Nearly three-quarters of Gaza’s olive trees have been lost since the war began in October 2023, according to the United Nations Agency and the Ministry of Agriculture. Independent satellite analysis confirms that the vast orchard has been reduced to barren ground, prompting FAO warnings about the collapse of food production in Gaza, leaving the population at the beginning of the hunger ver. Dependence is almost exclusive to helping survive.
If older trees from a generation that supported and employed millions are deliberately destroyed as military justification or collective punishment, they cannot be dismissed as mere necessity.
International law is very clear. The 4th Geneva Convention prohibits the unjust destruction of civil property, but the International Criminal Court Act of Rome recognizes hunger war as a war crime. The UN Human Rights Council raised concerns that targeting agriculture in Palestine would violate humanitarian law. Olive trees do not threaten soldiers or settlements, but provide life-giving oxygen. Their uprooting is seen as part of the dominance that reduces the link between man and the soil.
There is a sense of irony here. Over the centuries of culture and religion, olive branches have become symbolic of peace. From biblical passages and Quran poetry to ancient traditions and even the coat of arms of the United Nations, expanding the olive branches has always been a sign of reconciliation. All destroyed trees represent broken olive branches. All destroyed stumps offer even more opportunities for dialogue that can no longer root and promote reconciliation.
Tragic events are exacerbated by silence, but the destruction of orchards is rarely made international headlines. Also, Palestinian journalists who try to record their destruction often pay for their own lives. The Commission to Protect Journalists has called Gaza one of the most deadly conflicts ever for journalists since October 2023, and more than 190 reporters have been killed since then. International media will be banned from entering, and local voices will fall to the muzzle. The destruction of trees therefore becomes an invisible war with risky identities that are completely forgotten by many parts of the world.
Even in the West there is a voice of conscience. Historian Iran Pape has accused uprooting of asserting an act of deliberate elimination, but scholars such as Rashid Khalidi and Noam Chomsky repeat the Palestinian peasants themselves who argued that making Palestinian life impossible was part of an elaborate colonial programme, and that the destruction of trees was being destroyed.

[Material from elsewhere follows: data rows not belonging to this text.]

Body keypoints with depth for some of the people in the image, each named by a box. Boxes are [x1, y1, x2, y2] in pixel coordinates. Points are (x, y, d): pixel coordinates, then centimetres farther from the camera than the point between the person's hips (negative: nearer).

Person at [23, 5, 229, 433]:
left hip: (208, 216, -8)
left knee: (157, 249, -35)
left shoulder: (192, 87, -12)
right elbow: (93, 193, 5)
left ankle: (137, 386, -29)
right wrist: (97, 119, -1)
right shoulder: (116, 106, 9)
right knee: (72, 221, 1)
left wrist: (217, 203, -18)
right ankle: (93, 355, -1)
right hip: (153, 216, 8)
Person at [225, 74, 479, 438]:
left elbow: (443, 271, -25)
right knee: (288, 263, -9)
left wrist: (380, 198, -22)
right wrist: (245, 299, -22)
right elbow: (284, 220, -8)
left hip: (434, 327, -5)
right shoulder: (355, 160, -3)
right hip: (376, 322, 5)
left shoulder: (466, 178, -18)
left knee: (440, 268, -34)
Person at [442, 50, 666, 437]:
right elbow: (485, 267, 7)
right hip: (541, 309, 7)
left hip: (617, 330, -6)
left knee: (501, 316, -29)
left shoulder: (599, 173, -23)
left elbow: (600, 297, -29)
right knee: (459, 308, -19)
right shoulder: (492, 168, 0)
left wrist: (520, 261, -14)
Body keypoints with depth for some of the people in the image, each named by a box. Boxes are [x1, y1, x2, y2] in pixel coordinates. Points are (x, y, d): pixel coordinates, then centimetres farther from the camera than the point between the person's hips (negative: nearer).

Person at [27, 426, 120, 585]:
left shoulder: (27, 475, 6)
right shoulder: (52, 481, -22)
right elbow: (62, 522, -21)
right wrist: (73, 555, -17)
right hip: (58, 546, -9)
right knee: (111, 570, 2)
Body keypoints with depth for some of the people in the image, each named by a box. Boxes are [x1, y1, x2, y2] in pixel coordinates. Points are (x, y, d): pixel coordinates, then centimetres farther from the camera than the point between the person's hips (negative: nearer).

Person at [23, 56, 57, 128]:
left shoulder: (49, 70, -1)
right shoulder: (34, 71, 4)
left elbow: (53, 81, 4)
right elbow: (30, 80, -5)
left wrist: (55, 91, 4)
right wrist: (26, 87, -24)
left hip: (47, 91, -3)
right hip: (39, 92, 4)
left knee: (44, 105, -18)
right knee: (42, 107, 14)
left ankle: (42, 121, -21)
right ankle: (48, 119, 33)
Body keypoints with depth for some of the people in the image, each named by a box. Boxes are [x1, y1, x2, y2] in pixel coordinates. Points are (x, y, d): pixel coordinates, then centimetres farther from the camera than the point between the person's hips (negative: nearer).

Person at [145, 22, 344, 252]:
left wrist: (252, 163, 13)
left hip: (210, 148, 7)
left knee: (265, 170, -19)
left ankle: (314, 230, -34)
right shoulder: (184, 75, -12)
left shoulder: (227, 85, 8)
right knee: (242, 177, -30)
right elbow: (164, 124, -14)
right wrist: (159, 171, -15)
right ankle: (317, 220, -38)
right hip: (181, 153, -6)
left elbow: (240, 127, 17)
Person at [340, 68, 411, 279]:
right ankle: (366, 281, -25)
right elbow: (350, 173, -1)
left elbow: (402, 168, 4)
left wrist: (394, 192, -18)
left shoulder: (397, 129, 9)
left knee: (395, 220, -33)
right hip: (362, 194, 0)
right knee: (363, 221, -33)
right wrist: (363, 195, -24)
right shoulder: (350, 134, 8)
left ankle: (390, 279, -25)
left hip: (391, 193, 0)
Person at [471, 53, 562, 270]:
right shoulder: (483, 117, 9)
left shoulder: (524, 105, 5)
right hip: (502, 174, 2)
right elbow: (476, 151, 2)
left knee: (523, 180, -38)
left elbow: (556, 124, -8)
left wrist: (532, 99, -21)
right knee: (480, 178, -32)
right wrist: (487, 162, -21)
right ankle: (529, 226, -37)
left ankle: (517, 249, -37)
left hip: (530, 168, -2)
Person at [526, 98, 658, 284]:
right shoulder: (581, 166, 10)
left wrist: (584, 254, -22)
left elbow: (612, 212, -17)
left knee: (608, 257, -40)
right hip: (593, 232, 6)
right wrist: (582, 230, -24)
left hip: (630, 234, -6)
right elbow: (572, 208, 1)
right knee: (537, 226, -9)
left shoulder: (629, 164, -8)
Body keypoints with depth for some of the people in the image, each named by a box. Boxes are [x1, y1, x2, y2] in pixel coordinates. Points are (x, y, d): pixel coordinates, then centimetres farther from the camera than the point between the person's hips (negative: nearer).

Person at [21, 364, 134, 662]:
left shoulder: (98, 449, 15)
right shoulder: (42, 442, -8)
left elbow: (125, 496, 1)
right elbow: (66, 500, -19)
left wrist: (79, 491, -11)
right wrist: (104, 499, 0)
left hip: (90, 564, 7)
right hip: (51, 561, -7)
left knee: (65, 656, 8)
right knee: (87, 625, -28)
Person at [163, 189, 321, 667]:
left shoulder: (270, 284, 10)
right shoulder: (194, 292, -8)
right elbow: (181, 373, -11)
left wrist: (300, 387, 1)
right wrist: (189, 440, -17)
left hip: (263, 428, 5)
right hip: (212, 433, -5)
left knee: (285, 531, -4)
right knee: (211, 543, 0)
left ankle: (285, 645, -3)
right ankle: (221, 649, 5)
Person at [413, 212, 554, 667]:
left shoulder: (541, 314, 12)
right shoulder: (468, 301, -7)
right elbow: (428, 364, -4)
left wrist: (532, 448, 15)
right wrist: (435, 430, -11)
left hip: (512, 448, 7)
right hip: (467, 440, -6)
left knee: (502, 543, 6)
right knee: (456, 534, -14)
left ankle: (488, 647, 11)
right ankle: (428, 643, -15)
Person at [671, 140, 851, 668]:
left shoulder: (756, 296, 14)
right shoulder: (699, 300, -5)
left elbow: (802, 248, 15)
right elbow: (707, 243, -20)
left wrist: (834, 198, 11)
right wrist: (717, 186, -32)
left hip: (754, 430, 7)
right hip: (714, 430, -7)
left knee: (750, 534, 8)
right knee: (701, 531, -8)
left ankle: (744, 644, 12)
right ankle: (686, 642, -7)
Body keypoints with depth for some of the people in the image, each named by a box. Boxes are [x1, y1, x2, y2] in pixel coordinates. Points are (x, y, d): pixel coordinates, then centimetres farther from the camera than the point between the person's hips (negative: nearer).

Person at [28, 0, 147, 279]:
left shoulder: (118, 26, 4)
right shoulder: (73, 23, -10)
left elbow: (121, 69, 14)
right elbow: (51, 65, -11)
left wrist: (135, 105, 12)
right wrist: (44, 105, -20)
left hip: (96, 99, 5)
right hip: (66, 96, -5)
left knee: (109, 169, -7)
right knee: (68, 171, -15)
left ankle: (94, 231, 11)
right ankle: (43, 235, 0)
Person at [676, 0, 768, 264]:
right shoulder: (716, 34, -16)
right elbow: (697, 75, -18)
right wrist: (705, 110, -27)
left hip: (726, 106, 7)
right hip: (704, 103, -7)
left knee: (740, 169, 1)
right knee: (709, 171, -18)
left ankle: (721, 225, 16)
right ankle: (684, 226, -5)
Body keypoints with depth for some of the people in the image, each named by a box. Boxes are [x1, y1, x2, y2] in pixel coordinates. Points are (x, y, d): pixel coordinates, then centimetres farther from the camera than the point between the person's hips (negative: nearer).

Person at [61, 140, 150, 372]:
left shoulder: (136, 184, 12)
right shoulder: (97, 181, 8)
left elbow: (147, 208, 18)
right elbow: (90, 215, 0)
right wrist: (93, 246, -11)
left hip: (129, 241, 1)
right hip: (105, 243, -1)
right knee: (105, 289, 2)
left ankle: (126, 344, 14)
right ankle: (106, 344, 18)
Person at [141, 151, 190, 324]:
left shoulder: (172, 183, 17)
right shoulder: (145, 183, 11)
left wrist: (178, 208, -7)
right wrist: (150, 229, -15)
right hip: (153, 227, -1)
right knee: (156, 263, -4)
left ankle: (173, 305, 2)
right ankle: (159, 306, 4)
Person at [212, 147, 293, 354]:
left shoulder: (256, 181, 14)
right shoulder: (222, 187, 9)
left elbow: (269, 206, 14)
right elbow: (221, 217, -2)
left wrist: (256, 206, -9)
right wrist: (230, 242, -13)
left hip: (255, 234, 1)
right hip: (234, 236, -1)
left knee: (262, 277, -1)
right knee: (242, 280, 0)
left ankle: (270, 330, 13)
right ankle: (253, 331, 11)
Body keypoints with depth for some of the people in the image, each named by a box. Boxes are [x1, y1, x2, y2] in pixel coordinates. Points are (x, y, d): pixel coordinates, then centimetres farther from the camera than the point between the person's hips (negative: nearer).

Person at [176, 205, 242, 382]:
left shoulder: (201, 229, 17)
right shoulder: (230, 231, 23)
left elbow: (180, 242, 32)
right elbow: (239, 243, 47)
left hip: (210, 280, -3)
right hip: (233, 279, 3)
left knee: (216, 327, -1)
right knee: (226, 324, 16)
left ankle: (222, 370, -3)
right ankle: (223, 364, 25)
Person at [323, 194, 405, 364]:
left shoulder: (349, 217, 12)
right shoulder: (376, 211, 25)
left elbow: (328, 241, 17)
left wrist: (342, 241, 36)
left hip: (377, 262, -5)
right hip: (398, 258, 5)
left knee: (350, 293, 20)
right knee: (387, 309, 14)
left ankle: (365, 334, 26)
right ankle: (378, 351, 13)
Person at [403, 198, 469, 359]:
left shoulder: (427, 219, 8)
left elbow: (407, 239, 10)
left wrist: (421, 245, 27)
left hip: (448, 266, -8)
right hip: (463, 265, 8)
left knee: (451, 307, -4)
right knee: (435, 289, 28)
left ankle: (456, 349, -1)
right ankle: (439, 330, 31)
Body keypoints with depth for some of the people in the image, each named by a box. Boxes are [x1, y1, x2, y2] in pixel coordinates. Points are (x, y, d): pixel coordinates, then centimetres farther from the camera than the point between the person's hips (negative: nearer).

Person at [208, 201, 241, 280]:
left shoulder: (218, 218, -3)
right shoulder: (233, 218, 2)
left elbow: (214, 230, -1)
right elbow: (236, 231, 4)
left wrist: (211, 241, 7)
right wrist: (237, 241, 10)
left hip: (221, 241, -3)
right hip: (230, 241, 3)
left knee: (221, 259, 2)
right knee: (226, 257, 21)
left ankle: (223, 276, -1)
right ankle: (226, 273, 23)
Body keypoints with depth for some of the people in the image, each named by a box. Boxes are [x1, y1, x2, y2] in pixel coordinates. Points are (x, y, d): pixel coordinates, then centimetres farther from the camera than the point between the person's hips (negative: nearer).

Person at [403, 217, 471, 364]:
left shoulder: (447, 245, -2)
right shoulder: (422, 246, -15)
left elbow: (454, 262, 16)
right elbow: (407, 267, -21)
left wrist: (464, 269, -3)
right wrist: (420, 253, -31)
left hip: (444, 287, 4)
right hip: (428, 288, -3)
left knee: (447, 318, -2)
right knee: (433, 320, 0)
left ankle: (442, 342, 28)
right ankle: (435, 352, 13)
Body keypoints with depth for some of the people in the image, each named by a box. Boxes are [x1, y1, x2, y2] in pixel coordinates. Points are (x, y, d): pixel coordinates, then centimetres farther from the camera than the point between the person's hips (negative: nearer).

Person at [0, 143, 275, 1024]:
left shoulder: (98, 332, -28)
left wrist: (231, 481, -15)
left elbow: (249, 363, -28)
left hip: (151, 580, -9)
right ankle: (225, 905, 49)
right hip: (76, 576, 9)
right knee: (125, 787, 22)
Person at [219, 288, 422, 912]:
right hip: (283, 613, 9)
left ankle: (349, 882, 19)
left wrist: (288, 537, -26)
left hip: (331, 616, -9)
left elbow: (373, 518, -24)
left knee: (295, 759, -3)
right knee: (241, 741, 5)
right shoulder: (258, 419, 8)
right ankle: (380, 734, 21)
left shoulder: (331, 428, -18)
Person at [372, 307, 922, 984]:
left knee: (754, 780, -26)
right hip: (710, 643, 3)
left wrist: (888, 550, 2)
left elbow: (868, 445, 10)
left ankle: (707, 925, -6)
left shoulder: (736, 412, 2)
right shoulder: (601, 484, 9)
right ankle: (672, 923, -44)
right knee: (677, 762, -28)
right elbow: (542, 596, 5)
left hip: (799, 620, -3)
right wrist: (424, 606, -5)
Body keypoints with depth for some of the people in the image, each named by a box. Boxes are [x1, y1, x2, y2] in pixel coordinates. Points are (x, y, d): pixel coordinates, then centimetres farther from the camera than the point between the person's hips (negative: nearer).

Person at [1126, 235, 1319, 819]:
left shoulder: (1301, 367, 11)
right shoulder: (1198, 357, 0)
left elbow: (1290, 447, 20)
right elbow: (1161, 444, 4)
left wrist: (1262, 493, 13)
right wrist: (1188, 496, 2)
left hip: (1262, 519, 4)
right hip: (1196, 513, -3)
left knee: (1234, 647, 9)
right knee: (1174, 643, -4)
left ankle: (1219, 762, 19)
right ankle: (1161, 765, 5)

However, this story does not end in despair. The farmers in the field were destroyed by replanted bulldozers, and the family held what was left of them and harvested as much fruit as they could. “Olive trees are like us,” said one farmer, “There are deep roots and resilient in this land.” Even if we cut back, these resilient trees embody the resilience and spirit of Palestine itself.
That spirit poses a horrifying challenge to the international community. If peace is truly what they want, international organizations must protect not only Palestinian rights, but the olive tree as a symbol of reconciliation between all humans. Bulldozers cannot provide security or peace. Destroying the olive tree means accepting the destruction of an essential element of coexistence itself.
The farmers who saw their grandfather’s olive glove crumble know this truth well. The olive tree is his memory and hope, and their loss represents not only personal grief, but also a warning to all of us. When the olive tree falls, peace is lost too. Unless action is taken away, the branches that could expand peace will one day be broken in the dust.
Muhammad Akumal Khan is a Pakistani journalist and foreign analyst.